Un altro grave passo indietro è determinato dal capovolgimento del rapporto tra legge e contratto.
La legge disapplica il contratto (nei suoi contenuti, nella sua durata, nell’attribuzione degli incarichi). Ciò è tanto più grave perché in tal modo si afferma una totale inversione di marcia sul primato della contrattazione. Nel D.lgs 165/2001 si afferma che con il contratto si possono disapplicare le norme di legge che intervengono sul pubblico impiego. A chi ricorda la storia non può sfuggire come uno dei pilastri della riforma della pubblica amministrazione era, già alla fine degli anni Settanta, la sottrazione del rapporto di lavoro pubblico alla competenza parlamentare. La legge quadro sul pubblico impiego del 1983 dava un colpo alla pratica perniciosa di leggi, leggine, provvedimenti nascosti che facevano del lavoro pubblico una vera giungla. Il padre di quella riforma era il compianto Massimo Severo Giannini.

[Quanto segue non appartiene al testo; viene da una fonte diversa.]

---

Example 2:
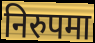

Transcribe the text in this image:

निरुपमा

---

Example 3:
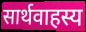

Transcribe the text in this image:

सार्थवाहस्य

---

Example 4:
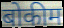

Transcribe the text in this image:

बोकीम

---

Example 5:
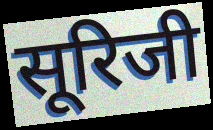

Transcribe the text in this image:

सूरिजी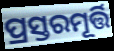
ପ୍ରସ୍ତରମୂର୍ତ୍ତି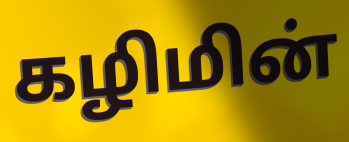
கழிமின்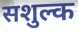
सशुल्कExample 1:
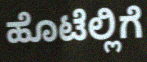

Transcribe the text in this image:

ಹೊಟೆಲ್ಲಿಗೆ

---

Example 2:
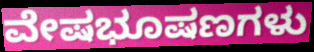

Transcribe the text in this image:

ವೇಷಭೂಷಣಗಳು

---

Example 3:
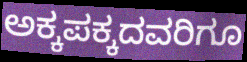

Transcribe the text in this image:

ಅಕ್ಕಪಕ್ಕದವರಿಗೂ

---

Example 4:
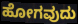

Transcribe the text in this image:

ಹೋಗವುದು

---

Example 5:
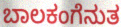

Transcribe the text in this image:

ಬಾಲಕಂಗೆನುತ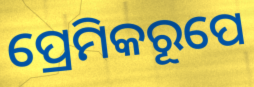
ପ୍ରେମିକରୂପେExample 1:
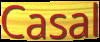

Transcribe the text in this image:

Casal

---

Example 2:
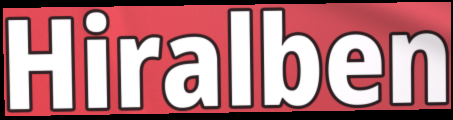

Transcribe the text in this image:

Hiralben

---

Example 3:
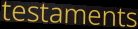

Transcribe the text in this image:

testaments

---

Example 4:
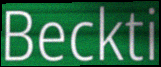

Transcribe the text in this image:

Beckti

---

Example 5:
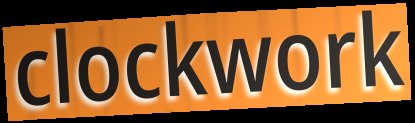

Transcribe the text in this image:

clockworkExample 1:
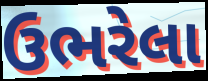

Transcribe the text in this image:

ઉભરેલા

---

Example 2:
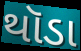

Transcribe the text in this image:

થૉડા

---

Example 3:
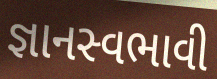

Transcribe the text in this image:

જ્ઞાનસ્વભાવી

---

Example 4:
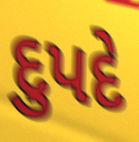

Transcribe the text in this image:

દુપદે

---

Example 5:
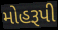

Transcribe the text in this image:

મોહરૂપી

Le ripercussioni sui dirigenti e sull’amministrazione
Nel disegno di legge attuale si afferma, invece, la inderogabilità delle norme di legge da parte dei contratti. In applicazione di questo principio, cessano tutti i contratti firmati dai dirigenti di prima fascia attualmente in vigore. Per 450 alti dirigenti i contratti vengono azzerati e potranno essere riattribuiti solo in presenza di disponibilità di posti di funzione; altrimenti avranno per un anno il mantenimento del trattamento economico. Non è dato sapere cosa potrà succedere in seguito.

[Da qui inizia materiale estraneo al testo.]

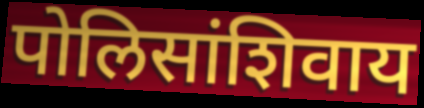
पोलिसांशिवाय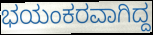
ಭಯಂಕರವಾಗಿದ್ದ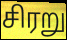
சிரறு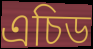
এচিডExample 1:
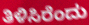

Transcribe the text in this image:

ತಿಳಿಸಿರೆಂದು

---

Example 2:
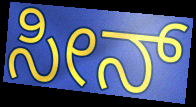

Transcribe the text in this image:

ಸೀನ್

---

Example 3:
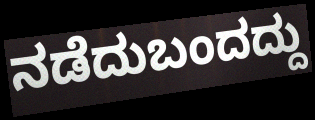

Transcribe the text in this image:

ನಡೆದುಬಂದದ್ದು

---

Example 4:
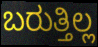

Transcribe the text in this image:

ಬರುತ್ತಿಲ್ಲ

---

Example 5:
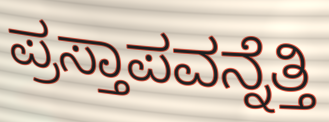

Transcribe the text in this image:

ಪ್ರಸ್ತಾಪವನ್ನೆತ್ತಿ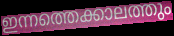
ഇന്നത്തെക്കാലത്തുംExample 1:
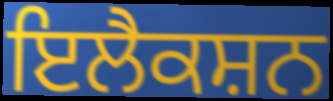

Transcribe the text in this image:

ਇਲੈਕਸ਼ਨ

Solo la ferma e decisa opposizione sindacale ha impedito che questa aberrante disposizione, dal dubbio requisito di costituzionalità, fosse applicata per tutta la dirigenza statale (circa 4.500 persone). Ciò non rende meno grave il principio introdotto, ne limita al momento la portata, ma i dirigenti sanno che nel tempo anche loro saranno interessati da una rimessa in discussione di criteri oggettivi nel conferimento di incarichi.
In sostanza si tratta di uno spoil system generalizzato, attuato su un doppio versante:
- la riduzione delle garanzie che presiedono all’obiettività dell’azione del dirigente;
- un segnale a tutta l’Amministrazione sulle intenzioni del Governo in merito alla riforma della stessa amministrazione e al rapporto di lavoro dei dirigenti e dei dipendenti pubblici, per i quali si mette in discussione il principio della contrattualizzazione del rapporto di lavoro e dell’autonomia dalla politica.

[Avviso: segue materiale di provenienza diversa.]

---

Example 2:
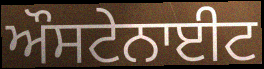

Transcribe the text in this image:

ਔਸਟੇਨਾਈਟ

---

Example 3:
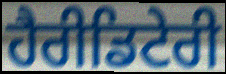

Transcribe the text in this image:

ਹੈਰੀਡਿਟੇਰੀ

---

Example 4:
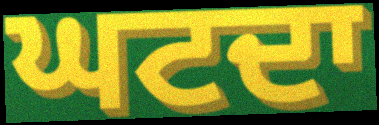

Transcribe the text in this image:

ਘਟਦਾ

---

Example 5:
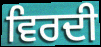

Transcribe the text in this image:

ਵਿਰਦੀ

La discussione in Parlamento probabilmente farà venire alla luce le diversità strategiche presenti nel Governo: da un lato chi vuole il ritorno ai tempi antichi, al primato della legge, della politica che stipula i contratti dei dirigenti e dei dipendenti pubblici con pochi diritti e certo non con quelli contrattuali; dall’altro chi pensa ad una privatizzazione selvaggia dell’Amministrazione in nome del primato del bilancio, incurante degli effetti sui cittadini e sui lavoratori pubblici.
Queste posizioni coesistono sia sul disegno di legge che riguarda la dirigenza, sia sulla legge finanziaria. Il comune denominatore è una sorta di autoritarismo della legge che supera diritti contrattuali, autonomie funzionali, diritti sociali.
Proprio contro questa miscela il sindacato deve battersi in nome degli interessi dei lavoratori e dei diritti dei cittadini.